Rep. Cary Condotta, House Republican chief negotiator on workers' compensation reform, said Shea suggested the idea of structured settlements after the House speaker refused to consider lump-sum settlement agreements that were proposed in two earlier measures, Senate Bill 5566 and House Bill 2109. Condotta, R-Wenatchee, said Shea's suggestion helped to break the logjam that had held up workers' compensation reform for weeks.
“As an attorney in private practice, Matt Shea is familiar with negotiating agreements that include structured settlements. So when we were looking for solutions that would provide ways to keep our state's workers' compensation system solvent and provide a sustainable system for employers and employees, Matt suggested we apply a negotiated structured settlement option for workers,” said Condotta, ranking Republican on the Labor and Workforce Development Committee. “It's an innovative idea that gained acceptance among negotiators, and it was a key piece of the puzzle that allowed us to move forward on needed workers' compensation reform.”
“Earlier in the year, after the Labor and Workforce Development Committee had disagreements with final settlements involving workers' compensation, I talked with trial attorneys and labor representatives about their concerns with lump-sum settlements. They were worried that all the cash would be spent up front and the worker would not have any money left over for later. So I suggested a method we use in tort law called 'structured settlements' that is paid out over time so that all the money cannot be used at once,” said Shea, who serves as assistant ranking member of the committee. “Later, I said to Representative Condotta, 'You may want to pitch this as a solution,' and he did. The governor accepted the idea and it was written into the agreed conference legislation.”
Under the voluntary structured settlement option, workers would get at least 25 percent and no more than 150 percent of the state's average annual wage per month, or between $982 and $5,976, until the settlement is paid in full.
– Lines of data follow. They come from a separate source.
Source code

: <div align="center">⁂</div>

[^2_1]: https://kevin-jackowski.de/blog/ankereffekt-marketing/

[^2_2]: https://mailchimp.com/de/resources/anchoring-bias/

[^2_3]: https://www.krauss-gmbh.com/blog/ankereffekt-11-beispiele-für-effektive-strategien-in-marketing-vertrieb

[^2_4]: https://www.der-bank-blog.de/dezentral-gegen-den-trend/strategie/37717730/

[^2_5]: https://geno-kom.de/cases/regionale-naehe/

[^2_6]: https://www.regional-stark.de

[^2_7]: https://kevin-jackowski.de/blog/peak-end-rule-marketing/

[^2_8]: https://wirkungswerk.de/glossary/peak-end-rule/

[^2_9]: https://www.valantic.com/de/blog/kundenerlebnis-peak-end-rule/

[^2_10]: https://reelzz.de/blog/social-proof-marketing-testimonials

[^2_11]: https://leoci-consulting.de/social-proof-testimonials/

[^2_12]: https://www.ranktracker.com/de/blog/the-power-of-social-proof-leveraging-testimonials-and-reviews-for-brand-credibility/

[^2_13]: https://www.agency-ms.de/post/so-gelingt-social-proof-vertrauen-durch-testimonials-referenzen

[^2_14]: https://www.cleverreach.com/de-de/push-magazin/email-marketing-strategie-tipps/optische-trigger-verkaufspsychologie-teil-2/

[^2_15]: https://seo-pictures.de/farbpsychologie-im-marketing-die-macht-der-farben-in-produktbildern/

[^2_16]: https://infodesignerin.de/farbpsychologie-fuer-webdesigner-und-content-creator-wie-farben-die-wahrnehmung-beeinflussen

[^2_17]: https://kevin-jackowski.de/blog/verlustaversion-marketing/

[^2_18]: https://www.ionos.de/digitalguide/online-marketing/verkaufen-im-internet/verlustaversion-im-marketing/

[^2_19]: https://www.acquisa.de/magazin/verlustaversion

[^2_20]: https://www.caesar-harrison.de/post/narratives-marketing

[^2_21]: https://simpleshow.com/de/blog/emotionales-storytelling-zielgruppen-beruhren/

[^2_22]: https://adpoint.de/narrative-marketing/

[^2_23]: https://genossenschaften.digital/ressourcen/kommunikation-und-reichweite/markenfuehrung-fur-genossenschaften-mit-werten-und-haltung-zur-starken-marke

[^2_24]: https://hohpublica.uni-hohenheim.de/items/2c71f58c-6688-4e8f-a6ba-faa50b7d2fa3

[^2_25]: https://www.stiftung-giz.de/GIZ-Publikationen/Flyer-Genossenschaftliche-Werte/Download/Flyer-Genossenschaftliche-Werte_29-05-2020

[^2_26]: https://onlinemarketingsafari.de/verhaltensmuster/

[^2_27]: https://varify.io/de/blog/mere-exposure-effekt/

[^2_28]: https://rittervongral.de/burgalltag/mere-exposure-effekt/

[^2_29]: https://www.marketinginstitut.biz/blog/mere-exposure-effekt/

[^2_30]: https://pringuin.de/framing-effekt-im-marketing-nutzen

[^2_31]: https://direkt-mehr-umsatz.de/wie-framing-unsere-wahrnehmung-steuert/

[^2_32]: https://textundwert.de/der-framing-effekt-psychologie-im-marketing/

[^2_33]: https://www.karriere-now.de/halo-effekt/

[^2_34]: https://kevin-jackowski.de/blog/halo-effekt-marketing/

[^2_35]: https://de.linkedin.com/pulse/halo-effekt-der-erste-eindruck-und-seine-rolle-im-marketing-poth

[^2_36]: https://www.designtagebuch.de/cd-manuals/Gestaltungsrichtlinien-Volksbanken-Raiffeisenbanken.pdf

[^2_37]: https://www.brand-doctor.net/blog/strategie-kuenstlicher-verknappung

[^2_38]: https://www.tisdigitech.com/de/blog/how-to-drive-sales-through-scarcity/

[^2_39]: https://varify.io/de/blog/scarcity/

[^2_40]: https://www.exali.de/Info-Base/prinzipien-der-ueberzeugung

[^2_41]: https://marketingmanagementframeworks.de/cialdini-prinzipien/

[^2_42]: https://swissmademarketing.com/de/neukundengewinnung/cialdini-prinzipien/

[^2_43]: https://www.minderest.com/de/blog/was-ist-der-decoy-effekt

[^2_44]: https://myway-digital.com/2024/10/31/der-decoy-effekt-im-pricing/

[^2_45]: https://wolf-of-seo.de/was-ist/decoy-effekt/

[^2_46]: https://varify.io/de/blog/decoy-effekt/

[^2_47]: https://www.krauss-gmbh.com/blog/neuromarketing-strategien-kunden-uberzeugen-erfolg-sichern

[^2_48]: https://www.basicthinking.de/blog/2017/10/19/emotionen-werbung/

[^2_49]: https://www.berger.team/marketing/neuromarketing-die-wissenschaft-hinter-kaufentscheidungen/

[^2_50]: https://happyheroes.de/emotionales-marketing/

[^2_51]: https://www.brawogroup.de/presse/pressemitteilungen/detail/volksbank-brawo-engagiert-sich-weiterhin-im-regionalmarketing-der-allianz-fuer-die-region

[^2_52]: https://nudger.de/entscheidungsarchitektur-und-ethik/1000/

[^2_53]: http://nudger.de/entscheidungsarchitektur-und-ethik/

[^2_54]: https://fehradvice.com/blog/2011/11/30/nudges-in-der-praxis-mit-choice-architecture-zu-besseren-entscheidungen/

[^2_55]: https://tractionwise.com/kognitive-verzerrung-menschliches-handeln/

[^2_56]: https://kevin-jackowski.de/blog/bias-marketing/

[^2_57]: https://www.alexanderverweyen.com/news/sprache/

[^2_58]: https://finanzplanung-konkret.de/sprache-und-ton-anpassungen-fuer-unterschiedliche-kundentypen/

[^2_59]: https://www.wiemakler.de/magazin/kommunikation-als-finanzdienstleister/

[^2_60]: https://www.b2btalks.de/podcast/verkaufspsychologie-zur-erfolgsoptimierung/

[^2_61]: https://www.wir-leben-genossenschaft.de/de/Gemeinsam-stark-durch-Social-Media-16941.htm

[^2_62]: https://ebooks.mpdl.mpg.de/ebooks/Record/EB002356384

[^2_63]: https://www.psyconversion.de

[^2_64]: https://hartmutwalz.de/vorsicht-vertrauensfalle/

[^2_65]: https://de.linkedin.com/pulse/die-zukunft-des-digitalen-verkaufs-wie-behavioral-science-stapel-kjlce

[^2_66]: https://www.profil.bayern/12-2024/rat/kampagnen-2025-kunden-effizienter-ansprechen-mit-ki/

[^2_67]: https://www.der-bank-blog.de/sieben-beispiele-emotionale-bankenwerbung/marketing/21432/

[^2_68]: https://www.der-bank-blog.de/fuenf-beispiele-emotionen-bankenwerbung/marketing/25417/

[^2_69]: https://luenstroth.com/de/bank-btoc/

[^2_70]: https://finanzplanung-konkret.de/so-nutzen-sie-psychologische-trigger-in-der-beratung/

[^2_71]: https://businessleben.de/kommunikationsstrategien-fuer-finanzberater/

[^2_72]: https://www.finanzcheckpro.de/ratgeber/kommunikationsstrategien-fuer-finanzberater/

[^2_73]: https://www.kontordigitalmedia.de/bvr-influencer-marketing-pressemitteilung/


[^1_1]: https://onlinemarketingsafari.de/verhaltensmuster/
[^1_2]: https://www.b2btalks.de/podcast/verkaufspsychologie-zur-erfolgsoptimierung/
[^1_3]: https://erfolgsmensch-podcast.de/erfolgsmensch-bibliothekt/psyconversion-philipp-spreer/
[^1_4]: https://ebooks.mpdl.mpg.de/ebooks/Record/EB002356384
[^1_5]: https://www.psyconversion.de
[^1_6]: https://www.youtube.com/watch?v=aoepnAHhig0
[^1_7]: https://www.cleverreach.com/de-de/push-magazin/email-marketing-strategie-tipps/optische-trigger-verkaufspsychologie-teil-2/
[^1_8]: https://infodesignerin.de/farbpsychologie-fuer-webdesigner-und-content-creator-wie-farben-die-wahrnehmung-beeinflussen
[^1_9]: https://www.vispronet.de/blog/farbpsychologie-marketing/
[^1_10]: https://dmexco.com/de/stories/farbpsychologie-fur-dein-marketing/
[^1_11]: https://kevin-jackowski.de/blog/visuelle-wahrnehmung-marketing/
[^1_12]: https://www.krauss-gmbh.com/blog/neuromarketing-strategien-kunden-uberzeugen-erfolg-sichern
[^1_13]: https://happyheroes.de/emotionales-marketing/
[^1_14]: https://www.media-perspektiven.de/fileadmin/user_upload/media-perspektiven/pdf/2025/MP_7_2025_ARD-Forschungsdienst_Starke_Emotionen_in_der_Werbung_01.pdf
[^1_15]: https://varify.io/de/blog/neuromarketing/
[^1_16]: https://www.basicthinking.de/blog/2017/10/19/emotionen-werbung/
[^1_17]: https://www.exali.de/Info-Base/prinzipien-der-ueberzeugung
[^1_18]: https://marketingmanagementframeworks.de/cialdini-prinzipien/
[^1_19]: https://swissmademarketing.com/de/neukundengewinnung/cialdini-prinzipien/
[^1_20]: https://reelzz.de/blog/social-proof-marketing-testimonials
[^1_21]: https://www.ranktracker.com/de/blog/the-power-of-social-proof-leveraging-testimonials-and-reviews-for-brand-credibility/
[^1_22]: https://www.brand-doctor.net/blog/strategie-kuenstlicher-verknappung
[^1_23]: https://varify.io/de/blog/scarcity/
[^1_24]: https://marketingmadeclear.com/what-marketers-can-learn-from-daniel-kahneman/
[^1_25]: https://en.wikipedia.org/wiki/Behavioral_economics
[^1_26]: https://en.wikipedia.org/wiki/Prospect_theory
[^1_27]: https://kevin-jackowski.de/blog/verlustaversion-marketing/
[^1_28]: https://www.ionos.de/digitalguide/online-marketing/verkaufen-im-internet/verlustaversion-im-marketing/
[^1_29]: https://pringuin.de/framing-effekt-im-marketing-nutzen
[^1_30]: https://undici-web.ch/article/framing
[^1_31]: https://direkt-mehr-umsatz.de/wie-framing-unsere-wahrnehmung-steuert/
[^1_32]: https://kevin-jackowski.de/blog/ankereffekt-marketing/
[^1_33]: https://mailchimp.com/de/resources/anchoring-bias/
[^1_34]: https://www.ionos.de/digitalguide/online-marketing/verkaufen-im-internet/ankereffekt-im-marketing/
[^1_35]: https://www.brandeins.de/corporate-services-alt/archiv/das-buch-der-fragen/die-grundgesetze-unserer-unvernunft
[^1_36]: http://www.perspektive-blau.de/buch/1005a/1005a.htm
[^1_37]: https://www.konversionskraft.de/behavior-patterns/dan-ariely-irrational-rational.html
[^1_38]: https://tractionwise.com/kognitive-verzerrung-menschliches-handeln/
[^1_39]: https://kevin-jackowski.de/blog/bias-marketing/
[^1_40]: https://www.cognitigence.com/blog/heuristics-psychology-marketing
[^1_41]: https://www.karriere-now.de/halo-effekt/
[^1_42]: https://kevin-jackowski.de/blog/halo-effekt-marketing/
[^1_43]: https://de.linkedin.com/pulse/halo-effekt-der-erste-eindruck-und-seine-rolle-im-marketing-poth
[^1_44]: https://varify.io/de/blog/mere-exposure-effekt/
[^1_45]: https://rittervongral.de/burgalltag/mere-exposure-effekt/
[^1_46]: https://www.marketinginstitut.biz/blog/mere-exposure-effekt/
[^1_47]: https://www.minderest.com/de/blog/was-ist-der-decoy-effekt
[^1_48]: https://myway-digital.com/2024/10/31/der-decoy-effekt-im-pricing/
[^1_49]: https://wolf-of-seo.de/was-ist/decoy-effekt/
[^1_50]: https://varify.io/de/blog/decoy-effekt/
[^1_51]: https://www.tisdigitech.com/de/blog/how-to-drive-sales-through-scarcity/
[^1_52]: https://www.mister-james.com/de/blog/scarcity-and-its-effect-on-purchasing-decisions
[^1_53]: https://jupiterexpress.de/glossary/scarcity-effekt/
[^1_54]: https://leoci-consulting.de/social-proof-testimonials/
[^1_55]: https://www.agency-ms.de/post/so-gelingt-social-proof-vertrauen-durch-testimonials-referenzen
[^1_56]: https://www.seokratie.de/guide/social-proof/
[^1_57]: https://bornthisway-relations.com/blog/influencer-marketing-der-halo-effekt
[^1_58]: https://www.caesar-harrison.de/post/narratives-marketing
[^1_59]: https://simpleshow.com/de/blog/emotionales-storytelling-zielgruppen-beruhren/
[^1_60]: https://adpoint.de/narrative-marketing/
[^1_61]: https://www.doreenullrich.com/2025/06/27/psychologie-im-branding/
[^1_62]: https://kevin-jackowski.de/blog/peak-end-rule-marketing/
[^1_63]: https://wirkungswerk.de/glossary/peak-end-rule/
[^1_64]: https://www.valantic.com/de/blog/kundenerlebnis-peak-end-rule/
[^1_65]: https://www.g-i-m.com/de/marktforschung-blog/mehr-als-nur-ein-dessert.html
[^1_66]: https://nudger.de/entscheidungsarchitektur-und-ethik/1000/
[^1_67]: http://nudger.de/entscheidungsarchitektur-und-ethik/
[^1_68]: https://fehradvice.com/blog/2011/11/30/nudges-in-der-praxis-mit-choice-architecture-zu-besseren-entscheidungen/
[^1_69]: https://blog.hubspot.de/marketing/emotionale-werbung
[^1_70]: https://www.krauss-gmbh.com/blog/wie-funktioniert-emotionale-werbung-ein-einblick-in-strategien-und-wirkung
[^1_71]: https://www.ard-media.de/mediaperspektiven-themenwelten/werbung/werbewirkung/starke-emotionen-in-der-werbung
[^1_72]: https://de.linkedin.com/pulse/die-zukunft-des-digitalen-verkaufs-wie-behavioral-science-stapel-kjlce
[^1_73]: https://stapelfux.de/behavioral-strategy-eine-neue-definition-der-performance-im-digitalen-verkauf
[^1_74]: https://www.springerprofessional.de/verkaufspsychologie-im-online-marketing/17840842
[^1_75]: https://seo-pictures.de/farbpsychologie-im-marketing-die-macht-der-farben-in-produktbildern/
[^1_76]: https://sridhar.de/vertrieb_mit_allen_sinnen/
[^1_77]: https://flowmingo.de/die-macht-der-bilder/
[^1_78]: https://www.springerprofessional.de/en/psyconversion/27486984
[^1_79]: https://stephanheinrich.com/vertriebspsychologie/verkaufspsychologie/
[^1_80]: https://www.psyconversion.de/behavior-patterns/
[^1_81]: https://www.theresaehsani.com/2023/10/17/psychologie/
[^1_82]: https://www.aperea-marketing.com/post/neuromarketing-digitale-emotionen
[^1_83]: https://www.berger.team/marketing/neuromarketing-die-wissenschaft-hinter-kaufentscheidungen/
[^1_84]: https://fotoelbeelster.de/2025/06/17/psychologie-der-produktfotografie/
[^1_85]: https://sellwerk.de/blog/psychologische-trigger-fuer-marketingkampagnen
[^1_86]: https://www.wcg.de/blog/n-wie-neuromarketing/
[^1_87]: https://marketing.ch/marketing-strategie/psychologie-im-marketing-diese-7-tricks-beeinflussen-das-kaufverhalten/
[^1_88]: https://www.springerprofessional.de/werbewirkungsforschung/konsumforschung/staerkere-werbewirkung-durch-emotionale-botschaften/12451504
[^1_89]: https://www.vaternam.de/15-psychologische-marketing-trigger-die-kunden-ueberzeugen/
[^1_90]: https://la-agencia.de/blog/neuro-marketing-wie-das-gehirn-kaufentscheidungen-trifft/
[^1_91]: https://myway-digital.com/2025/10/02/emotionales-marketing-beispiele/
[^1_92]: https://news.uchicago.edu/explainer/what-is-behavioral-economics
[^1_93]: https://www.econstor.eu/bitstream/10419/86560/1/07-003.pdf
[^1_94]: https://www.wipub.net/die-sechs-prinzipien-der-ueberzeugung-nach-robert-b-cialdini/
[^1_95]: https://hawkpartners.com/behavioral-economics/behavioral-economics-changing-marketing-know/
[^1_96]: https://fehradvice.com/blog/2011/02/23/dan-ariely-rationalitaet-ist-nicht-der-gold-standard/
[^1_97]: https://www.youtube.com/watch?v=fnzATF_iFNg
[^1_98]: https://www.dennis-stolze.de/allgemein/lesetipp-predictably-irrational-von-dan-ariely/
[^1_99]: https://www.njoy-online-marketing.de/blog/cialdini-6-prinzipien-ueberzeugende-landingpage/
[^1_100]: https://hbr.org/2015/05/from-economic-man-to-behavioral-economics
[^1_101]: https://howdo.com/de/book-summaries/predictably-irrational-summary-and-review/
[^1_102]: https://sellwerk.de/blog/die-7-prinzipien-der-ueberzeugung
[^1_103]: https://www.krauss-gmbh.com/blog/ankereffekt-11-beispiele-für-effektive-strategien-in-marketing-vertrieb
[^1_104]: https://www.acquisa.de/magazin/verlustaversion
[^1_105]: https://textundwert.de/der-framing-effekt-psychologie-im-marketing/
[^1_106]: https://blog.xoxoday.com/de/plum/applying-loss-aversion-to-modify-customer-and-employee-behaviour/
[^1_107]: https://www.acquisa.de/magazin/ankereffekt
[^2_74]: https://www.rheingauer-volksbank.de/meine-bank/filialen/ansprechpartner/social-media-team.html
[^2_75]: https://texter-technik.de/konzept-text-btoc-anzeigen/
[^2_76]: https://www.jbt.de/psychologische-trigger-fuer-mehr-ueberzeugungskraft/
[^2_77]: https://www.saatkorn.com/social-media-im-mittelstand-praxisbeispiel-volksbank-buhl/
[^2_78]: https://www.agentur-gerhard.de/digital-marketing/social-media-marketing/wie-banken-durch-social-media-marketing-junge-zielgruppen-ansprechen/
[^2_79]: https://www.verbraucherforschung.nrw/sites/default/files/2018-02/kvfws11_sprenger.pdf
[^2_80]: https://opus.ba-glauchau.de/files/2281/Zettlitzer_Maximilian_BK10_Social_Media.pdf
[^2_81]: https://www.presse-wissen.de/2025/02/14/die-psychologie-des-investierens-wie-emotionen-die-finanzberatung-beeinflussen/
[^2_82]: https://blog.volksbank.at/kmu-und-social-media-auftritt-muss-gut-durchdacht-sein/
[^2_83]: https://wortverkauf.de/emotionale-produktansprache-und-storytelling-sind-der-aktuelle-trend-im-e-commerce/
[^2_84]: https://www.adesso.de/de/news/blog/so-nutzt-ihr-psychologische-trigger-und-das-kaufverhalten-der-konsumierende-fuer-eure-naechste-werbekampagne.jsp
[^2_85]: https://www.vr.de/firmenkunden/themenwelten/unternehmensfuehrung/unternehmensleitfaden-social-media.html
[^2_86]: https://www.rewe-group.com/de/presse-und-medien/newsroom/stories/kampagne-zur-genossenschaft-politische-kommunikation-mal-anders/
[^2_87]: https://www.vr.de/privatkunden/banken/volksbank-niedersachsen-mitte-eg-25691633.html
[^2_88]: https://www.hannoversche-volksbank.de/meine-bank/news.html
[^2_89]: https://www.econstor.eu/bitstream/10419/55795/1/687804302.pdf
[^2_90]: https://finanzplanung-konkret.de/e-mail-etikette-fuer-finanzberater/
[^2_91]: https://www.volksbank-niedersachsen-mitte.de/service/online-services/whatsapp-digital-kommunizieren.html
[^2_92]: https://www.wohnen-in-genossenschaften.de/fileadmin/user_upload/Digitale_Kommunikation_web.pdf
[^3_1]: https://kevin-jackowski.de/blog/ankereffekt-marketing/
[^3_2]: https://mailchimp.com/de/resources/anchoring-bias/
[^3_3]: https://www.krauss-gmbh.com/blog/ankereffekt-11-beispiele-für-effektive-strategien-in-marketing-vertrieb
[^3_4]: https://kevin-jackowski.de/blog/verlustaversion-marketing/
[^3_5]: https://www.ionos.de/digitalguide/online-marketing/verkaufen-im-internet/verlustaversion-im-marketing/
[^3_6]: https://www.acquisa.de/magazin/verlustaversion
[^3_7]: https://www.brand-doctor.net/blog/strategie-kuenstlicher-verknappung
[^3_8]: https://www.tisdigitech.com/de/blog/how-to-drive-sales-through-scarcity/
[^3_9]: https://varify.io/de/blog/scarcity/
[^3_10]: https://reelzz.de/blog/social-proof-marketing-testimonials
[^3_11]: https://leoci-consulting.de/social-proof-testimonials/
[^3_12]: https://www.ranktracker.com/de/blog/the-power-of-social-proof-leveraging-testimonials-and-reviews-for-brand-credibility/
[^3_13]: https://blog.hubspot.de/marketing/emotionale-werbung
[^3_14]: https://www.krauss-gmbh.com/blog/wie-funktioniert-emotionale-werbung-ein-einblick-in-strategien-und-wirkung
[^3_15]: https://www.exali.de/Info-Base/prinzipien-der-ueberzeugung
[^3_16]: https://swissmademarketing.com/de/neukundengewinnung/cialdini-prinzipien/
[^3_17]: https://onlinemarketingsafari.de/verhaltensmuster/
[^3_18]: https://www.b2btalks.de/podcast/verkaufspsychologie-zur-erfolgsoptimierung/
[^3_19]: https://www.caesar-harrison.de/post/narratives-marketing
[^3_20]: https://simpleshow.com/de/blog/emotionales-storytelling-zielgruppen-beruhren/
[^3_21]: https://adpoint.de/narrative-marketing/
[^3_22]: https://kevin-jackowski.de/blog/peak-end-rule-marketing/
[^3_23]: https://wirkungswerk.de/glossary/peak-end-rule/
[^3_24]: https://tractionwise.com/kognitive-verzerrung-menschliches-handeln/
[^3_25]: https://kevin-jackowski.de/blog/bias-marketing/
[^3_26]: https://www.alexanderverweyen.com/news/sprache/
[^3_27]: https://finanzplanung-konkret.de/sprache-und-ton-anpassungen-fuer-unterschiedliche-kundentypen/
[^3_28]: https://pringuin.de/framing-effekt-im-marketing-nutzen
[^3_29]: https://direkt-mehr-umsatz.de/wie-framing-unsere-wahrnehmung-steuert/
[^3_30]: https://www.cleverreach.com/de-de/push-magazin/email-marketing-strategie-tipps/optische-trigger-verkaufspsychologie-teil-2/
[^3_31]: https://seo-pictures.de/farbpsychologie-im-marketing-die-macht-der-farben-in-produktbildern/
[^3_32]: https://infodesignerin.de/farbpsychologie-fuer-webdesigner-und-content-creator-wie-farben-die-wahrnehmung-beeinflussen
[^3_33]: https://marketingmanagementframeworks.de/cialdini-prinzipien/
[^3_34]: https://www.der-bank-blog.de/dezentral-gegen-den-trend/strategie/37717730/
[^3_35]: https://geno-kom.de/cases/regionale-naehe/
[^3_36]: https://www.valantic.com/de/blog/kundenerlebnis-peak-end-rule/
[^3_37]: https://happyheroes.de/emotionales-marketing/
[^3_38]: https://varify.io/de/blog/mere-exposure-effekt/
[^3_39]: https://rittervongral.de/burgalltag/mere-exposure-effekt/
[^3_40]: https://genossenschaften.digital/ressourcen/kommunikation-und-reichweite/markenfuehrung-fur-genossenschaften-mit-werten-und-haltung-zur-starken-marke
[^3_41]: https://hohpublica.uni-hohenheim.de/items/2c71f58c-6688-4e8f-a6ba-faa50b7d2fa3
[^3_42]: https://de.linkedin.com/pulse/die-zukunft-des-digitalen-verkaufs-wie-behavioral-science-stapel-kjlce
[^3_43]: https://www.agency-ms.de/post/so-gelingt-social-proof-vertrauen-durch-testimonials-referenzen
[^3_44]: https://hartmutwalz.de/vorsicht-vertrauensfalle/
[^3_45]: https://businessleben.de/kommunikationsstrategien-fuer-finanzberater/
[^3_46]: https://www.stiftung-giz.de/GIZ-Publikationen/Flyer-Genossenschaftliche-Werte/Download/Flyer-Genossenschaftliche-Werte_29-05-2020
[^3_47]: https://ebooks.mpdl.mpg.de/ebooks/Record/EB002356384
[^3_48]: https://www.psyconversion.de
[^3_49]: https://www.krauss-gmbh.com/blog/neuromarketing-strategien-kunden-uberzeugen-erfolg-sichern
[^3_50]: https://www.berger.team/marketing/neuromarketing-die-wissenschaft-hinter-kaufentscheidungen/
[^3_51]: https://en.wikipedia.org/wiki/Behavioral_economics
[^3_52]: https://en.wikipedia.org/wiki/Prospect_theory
The option is available initially to injured workers 55 years and older, then it decreases to age 53 in 2015, and finally to age 50 in 2016.
“This option is a huge win for the state, employers, and injured workers because it allows for final settlements. It's the first of its kind in the nation and the first substantive workers' compensation reform in Washington in more than 50 years,” noted Shea, R-Spokane Valley. “Citizens have sent us to Olympia to stop business as usual and find innovative solutions to the problems that face our state. These are the kind of ideas we need in the Legislature.”
In addition to the structured settlements, the measure would:
- significantly reduce rate increases in 2012 and beyond for employers;
- provide a fraud prevention initiative and a report to the Legislature;
- include a performance audit of claims management;
- offset any permanent partial disability received from the final settlement to prevent double dipping;
- incentivize employers to bring back workers sooner through light duty or transitional work options; and
- provide payments for continued medical treatments and reopening of claims if the medical condition worsens.
With nearly 229,000 people unemployed in Washington, Shea said it was important that workers' compensation reform was passed before the Legislature adjourned for the year.
“The double-digit rate increases are hurting the state's economy and employers. We have been looking at a system that could become insolvent within the next five years,” said Shea. “The bottom line is that it will save 1.1 billion dollars over four years, keep our workers' compensation system solvent, return workers to their jobs faster, and get Washington working again.”
The measure now goes to the Senate for further consideration.